Work request | A verbatim copy of the records is required, with all pictures left out.
------------------------------
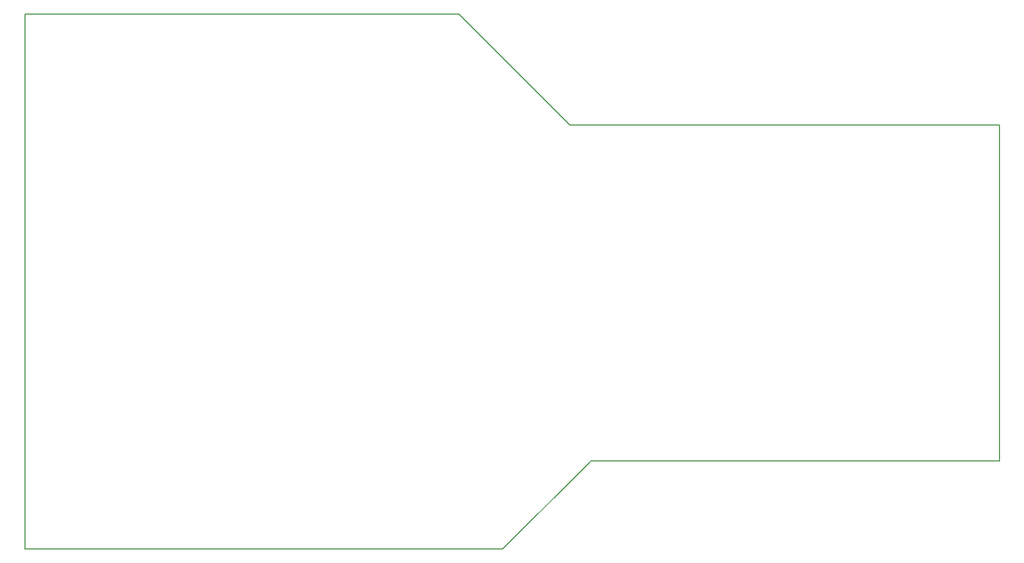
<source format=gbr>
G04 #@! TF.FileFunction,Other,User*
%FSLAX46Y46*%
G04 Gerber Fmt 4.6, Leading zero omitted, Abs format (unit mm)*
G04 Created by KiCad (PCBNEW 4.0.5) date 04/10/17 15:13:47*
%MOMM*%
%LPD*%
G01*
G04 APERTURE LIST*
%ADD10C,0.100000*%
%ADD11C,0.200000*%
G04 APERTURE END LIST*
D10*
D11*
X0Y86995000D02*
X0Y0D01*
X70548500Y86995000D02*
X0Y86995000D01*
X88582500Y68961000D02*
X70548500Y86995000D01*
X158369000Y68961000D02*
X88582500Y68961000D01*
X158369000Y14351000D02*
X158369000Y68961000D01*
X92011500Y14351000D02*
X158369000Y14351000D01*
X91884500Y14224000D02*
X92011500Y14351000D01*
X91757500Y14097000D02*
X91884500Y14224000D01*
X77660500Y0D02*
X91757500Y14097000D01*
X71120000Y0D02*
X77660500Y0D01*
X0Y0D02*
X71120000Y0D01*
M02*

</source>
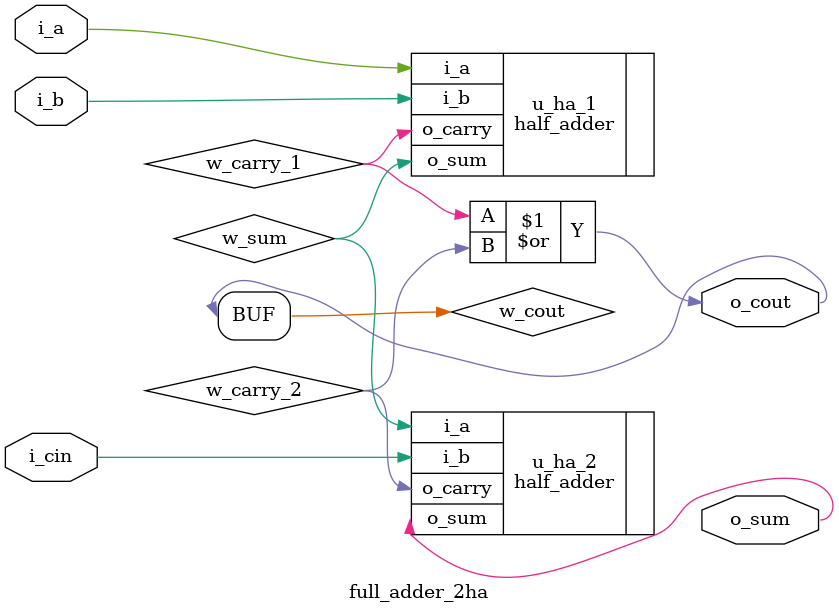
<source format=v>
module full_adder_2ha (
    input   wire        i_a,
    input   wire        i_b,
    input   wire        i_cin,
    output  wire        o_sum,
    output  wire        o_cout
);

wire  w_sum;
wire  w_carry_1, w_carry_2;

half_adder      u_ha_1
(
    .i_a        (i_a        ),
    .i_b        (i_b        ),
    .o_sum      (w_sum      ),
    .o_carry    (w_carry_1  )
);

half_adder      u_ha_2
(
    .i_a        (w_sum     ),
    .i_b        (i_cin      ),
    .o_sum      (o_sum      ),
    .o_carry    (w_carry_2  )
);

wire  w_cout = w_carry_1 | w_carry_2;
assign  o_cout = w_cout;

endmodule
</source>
------------------------------
Solution below |
<source format=gbr>
G04 #@! TF.FileFunction,Other,User*
%FSLAX46Y46*%
G04 Gerber Fmt 4.6, Leading zero omitted, Abs format (unit mm)*
G04 Created by KiCad (PCBNEW 4.0.5) date 04/10/17 15:13:47*
%MOMM*%
%LPD*%
G01*
G04 APERTURE LIST*
%ADD10C,0.100000*%
%ADD11C,0.200000*%
G04 APERTURE END LIST*
D10*
D11*
X0Y86995000D02*
X0Y0D01*
X70548500Y86995000D02*
X0Y86995000D01*
X88582500Y68961000D02*
X70548500Y86995000D01*
X158369000Y68961000D02*
X88582500Y68961000D01*
X158369000Y14351000D02*
X158369000Y68961000D01*
X92011500Y14351000D02*
X158369000Y14351000D01*
X91884500Y14224000D02*
X92011500Y14351000D01*
X91757500Y14097000D02*
X91884500Y14224000D01*
X77660500Y0D02*
X91757500Y14097000D01*
X71120000Y0D02*
X77660500Y0D01*
X0Y0D02*
X71120000Y0D01*
M02*

</source>
<source format=v>
module full_adder_2ha (
    input   wire        i_a,
    input   wire        i_b,
    input   wire        i_cin,
    output  wire        o_sum,
    output  wire        o_cout
);

wire  w_sum;
wire  w_carry_1, w_carry_2;

half_adder      u_ha_1
(
    .i_a        (i_a        ),
    .i_b        (i_b        ),
    .o_sum      (w_sum      ),
    .o_carry    (w_carry_1  )
);

half_adder      u_ha_2
(
    .i_a        (w_sum     ),
    .i_b        (i_cin      ),
    .o_sum      (o_sum      ),
    .o_carry    (w_carry_2  )
);

wire  w_cout = w_carry_1 | w_carry_2;
assign  o_cout = w_cout;

endmodule
</source>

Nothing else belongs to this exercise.